Мои резиновые сапоги — точно юркие индейские пироги, скользящие по рекам луж, меж топких грязевых берегов. К счастью, идти до работы недолго — минут десять, прикрыв плечи дождевиком, а голову — опасно раскачивающимся по ветру парашютом зонта, и ты на месте. Киваю на проходной седенькому Борис Борисычу, полтора десятка шагов — мокро шлёпаю до лаборатории. Переобуваюсь на входе. Девять — начало рабочего дня, я никогда не опаздываю, не опоздал и сегодня.
— О, Левченко пришёл! Прямиком из-под душа, гы! А мочалка, мочалку не забыл? — Вержицкий гыкает, трясёт из-за стола нестриженной головой. За его спиною — бешеная светоперекличка цифр и диаграмм, его участок работы, я туда нос не сую. За год так и не привык к его шуткам. Порой они раздражают, порой — бодрят, как холодные капли за шиворот, бесцеремонно льющийся ушат мёрзлых дождевых капель. Молча показываю ему кулак, иду к своему рабочему месту, включаю экран.
Чёрная, матовая поверхность перед моим лицом вмиг оживает, вспыхивает звездопадом серебристо сияющих цифр. Бледным жестяным полумесяцем загорается лампа над головой. Я зависаю над столом, сосредоточенно щёлкая клавишами, и время вокруг меня проваливается в чёрную дыру, минуты, часы — сплетаются созвездьями графиков в ночном квадрате экрана, холодными иглами лучей втекают в расширенные зрачки. Я пью его большими глотками, впитываю в просыпающийся мозг, до зыбкой ряби в глазах, до мелкого покалывания в кончиках пальцев — млечный поток данных нашего лабораторного проекта, цифры, диаграммы и чертежи. Клавиши под моими пальцами мягко уходят вниз, и, свободные от давления — взмывают обратно с тихим, деликатным щелчком. Щёлк. щёлк. Часы прощелкивают полдень, время обеда.
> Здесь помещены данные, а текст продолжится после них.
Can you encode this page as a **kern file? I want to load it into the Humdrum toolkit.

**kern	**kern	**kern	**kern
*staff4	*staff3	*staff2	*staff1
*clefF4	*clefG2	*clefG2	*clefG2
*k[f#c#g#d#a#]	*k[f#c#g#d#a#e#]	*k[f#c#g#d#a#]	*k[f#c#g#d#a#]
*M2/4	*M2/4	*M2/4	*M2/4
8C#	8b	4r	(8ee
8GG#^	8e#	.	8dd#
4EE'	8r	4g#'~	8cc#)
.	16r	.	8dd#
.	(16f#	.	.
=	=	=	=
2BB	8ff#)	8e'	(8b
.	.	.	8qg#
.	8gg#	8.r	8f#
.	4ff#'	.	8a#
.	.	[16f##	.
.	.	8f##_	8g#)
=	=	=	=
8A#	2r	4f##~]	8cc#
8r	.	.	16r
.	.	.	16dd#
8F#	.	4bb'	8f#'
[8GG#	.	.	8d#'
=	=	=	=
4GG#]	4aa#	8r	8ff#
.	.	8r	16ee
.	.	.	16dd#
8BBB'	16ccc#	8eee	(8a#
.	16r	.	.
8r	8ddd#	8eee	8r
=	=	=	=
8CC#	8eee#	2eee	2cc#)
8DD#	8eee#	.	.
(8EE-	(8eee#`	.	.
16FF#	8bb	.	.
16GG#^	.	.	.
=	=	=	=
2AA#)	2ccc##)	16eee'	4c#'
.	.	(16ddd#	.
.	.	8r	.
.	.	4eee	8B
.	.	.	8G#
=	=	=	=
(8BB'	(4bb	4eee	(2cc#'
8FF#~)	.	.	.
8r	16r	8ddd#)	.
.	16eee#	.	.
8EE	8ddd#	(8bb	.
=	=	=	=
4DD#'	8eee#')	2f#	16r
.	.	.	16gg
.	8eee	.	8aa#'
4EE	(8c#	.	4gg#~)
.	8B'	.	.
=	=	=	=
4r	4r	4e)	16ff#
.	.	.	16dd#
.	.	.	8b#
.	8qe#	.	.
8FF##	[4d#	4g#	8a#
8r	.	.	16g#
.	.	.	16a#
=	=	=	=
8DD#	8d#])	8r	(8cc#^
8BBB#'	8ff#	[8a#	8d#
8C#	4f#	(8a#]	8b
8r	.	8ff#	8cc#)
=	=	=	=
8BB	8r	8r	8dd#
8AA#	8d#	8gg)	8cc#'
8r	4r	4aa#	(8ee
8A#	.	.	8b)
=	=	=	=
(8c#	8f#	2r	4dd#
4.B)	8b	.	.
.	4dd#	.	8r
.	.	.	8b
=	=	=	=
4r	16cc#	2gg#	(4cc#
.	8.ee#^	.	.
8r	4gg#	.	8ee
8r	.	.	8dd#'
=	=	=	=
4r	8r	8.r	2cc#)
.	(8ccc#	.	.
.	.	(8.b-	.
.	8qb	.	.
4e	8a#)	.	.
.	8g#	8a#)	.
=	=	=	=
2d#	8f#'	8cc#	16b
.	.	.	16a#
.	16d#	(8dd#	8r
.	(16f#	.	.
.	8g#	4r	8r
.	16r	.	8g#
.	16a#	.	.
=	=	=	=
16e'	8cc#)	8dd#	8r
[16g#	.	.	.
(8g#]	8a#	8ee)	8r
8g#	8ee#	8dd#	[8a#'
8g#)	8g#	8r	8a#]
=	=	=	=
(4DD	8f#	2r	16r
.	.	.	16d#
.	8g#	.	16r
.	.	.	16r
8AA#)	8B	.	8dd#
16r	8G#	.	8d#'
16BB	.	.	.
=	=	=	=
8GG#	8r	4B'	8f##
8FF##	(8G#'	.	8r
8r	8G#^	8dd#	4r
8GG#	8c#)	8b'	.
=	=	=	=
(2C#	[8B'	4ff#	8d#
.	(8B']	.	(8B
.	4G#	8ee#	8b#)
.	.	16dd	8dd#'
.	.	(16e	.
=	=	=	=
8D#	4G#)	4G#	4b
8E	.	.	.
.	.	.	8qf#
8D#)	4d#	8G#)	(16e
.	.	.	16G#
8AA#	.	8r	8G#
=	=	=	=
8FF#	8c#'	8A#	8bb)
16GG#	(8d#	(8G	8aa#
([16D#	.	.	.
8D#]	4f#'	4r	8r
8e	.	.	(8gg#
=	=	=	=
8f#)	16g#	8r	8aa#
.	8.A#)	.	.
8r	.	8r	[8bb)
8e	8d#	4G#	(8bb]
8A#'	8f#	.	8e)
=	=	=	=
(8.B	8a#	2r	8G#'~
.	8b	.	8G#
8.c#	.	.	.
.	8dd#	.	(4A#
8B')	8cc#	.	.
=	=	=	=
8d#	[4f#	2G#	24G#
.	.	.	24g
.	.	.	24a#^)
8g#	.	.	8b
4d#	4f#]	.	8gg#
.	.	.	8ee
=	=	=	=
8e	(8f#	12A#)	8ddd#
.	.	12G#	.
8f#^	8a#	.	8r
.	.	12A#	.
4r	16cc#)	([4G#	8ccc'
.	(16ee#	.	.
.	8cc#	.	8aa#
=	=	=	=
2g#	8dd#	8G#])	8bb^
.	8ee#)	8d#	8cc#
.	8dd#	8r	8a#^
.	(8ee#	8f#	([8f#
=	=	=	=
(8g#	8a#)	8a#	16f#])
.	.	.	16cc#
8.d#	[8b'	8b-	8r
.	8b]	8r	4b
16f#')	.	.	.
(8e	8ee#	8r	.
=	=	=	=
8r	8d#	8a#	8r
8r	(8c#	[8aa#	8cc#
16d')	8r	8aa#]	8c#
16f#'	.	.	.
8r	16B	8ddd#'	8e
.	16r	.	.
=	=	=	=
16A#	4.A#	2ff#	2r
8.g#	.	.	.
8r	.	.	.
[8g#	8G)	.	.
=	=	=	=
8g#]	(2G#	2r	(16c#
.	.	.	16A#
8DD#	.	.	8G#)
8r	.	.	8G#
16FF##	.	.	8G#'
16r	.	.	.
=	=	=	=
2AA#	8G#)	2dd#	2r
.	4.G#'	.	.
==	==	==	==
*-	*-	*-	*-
— Опять в столовую? Борщ с гречкой? Гы! Левченко, да ты гурман! — Вержицкий извлекает из ящика стола пакет с бутербродами, разворачивает целлофан, с чавканьем впивается в сизый бок колбасы. Поморщившись, я выхожу в коридор. Обогнув задремавшего Борис Борисыча, на лифте поднимаюсь в столовую.
Народу сегодня немного. Алексенко из соседнего отдела, Клавчукова, как всегда, улыбнувшаяся мне накрашенным ртом, Петров — важный, серьёзный, никого не замечающий — в самом хвосте очереди. Встаю за ним, ноздрями впитывая сочные мясные запахи, от которых желудок начинает громко урчать. Сдержанно кивнув буфетчице, заказываю бифштексы с рисовым гарниром и клюквенный морс. Иду к свободному столику.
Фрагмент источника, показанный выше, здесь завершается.